Kairda tersenyum tipis, "iya aku dengar."

.

-.000.-

.

Sore itu Diona tengah berjalan sendirian di koridor menuju kelasnya, berniat mengambil buku paket Bahasa Inggrisnya yang tertinggal di laci meja.

Oh ngomong-ngomong ia dan Baerina baru saja selesai mengikuti ekstrakurikuler Palang Merah Remaja dan Senin depan mereka berdua sudah memulai tugas mereka sebagai tenaga kesehatan yang baru.

Dio mendapat banyak pengetahuan disana; seperti penanganan pertama pada pasien pingsan—yang sering terjadi saat upacara bendera—juga obat-obatan ringan, teknik mengobati dan membalut luka secara benar, dan lain sebagainya.

Tapi meski Diona terlihat sangat sibuk dengan kegiatannya akhir-akhir ini, namun perasaan sepi bak sebuah lubang kosong di hatinya tetap tak mau hilang. Gadis manis bermata bulat lucu itu memang terlihat tersenyum dan tertawa dengan teman-temannya seperti biasa, namun sesungguhnya ada yang hilang dari dirinya. Dari hatinya.

Andaikata hati Dio diibaratkan Samudera Pasifik, maka kekosongan hati yang dirasakannya saat ini bagaikan palung Mariana yang terkenal sangat dalam, gelap, dan menyimpan sejuta misteri di dalamnya.

Sungguh, Dio sudah berusaha untuk melupakan segala hal yang berhubungan dengan Agnibrata Kairda.

Ugh, mengingat namanya saja Diona rasanya ingin menangis—lagi.

Namun itu sangat sulit.

Bayangan wajah kecewa lelaki itu, pancaran kesedihan dari dua mata hitamnya saat menatap Dio dari kejauhan, chat dan telepon-teleponnya yang tak pernah ia gubris beberapa hari ini, oh dan juga kebiasaan ketua ekstrakurikuler dance itu yang akhir-akhir ini sering dihukum.

Gadis yang sering disebut Kai sebagai jelmaan penguin itu heran mengapa ia sering sekali mendapati Kai berdiri di depan kelas saat jam pelajaran berlangsung—Diona diberitahu Baerina karena tak mau mengintip sendiri—pernah juga ia melihat Kai berlari mengelilingi lapangan sekolah di saat semua murid mulai meninggalkan sekolah, sering merelakan diri untuk push-up di dekat parkiran karena terlambat masuk, dan tadi siang lagi-lagi mata bulatnya menangkap sosok yang masih sangat disayanginya itu tengah menyapu halaman belakang sekolah di bawah terik matahari yang terasa menyengat Solo akhir-akhir ini—atau seluruh Indonesia mungkin?—entah.

Ingin rasanya ia menyeka keringat Kairda, membawakan laki-laki ganteng itu sebotol air mineral dingin, dan mungkin ia akan turut membantu Kai menjalankan hukuman guru.

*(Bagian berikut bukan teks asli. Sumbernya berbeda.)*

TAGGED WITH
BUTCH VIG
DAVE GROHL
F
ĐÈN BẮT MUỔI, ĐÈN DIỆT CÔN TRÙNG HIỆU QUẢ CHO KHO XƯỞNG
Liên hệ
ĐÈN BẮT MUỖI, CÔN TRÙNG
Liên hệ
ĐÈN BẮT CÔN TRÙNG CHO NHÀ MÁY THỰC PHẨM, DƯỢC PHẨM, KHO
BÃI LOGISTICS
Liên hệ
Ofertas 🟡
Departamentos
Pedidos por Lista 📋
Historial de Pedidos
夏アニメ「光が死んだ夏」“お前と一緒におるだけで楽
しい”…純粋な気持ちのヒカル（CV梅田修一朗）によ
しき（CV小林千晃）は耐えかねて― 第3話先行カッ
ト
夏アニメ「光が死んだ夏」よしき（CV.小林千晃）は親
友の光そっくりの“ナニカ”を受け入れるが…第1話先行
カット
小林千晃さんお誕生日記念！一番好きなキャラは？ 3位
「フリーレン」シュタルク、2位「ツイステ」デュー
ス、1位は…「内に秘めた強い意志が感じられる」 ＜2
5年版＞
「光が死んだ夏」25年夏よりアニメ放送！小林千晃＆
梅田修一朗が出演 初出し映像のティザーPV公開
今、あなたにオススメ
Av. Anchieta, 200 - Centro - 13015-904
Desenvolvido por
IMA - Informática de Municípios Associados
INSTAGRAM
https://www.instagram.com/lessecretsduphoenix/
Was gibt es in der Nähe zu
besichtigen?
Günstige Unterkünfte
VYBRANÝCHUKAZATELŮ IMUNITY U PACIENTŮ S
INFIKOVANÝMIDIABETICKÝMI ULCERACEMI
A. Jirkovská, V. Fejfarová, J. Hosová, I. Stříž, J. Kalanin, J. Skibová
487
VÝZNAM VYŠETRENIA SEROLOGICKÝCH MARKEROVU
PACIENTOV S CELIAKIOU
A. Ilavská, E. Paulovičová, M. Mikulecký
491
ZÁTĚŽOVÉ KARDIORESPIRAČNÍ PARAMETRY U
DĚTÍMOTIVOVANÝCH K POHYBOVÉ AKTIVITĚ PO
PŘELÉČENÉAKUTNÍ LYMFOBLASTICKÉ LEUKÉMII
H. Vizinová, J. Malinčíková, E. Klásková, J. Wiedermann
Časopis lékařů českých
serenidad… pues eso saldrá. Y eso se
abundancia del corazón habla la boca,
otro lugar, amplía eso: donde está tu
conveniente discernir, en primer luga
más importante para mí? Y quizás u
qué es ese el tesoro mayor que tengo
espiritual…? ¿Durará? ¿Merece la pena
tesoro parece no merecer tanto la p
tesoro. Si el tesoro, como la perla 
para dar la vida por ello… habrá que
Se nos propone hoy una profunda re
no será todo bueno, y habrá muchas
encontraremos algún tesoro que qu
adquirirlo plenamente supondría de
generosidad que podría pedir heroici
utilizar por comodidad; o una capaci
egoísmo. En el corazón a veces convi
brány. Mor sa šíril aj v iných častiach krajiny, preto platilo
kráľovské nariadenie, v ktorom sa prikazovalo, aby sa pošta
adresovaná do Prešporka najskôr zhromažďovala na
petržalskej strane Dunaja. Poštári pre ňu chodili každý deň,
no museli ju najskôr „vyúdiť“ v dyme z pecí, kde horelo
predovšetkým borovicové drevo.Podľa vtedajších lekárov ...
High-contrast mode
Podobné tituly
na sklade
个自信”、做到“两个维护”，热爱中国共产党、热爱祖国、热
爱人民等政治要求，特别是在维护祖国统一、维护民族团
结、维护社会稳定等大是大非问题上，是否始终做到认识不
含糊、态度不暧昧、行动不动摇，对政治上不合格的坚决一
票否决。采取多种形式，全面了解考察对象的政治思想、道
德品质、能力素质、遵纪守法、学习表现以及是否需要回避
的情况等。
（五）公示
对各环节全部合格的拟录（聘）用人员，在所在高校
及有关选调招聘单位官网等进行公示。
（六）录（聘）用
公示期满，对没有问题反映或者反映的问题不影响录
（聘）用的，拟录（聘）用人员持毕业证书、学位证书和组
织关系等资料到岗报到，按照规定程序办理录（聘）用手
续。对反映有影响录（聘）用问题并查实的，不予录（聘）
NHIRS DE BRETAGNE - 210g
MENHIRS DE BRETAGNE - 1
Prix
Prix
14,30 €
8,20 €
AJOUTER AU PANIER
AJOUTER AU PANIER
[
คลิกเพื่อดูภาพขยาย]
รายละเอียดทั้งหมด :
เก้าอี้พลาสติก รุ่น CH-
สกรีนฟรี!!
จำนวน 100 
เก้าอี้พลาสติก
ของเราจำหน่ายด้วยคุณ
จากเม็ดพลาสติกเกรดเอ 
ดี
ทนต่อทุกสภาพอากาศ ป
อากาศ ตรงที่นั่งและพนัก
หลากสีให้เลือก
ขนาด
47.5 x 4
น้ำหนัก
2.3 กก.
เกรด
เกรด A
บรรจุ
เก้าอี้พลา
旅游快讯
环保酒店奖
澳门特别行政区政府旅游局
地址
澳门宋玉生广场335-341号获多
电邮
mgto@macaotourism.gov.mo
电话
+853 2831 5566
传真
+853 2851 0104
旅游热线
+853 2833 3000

Ya, dia akan melakukan semua itu karena oh asalkan bersama si kesayangan, hukuman melelahkan-pun tidak akan terasa berat bukan?

Namun tadi Dio hanya mampu memandangi Kai dari jendela lantai dua gedung kelas satu dengan tatapan sendu—hampir menangis. Tangannya meremat botol air mineral dingin yang masih utuh, rasa hausnya hilang ketika melihat Kai yang berpanas-panas ria di bawah terik matahari menjalankan hukumannya menyapu taman belakang gedung kelas satu.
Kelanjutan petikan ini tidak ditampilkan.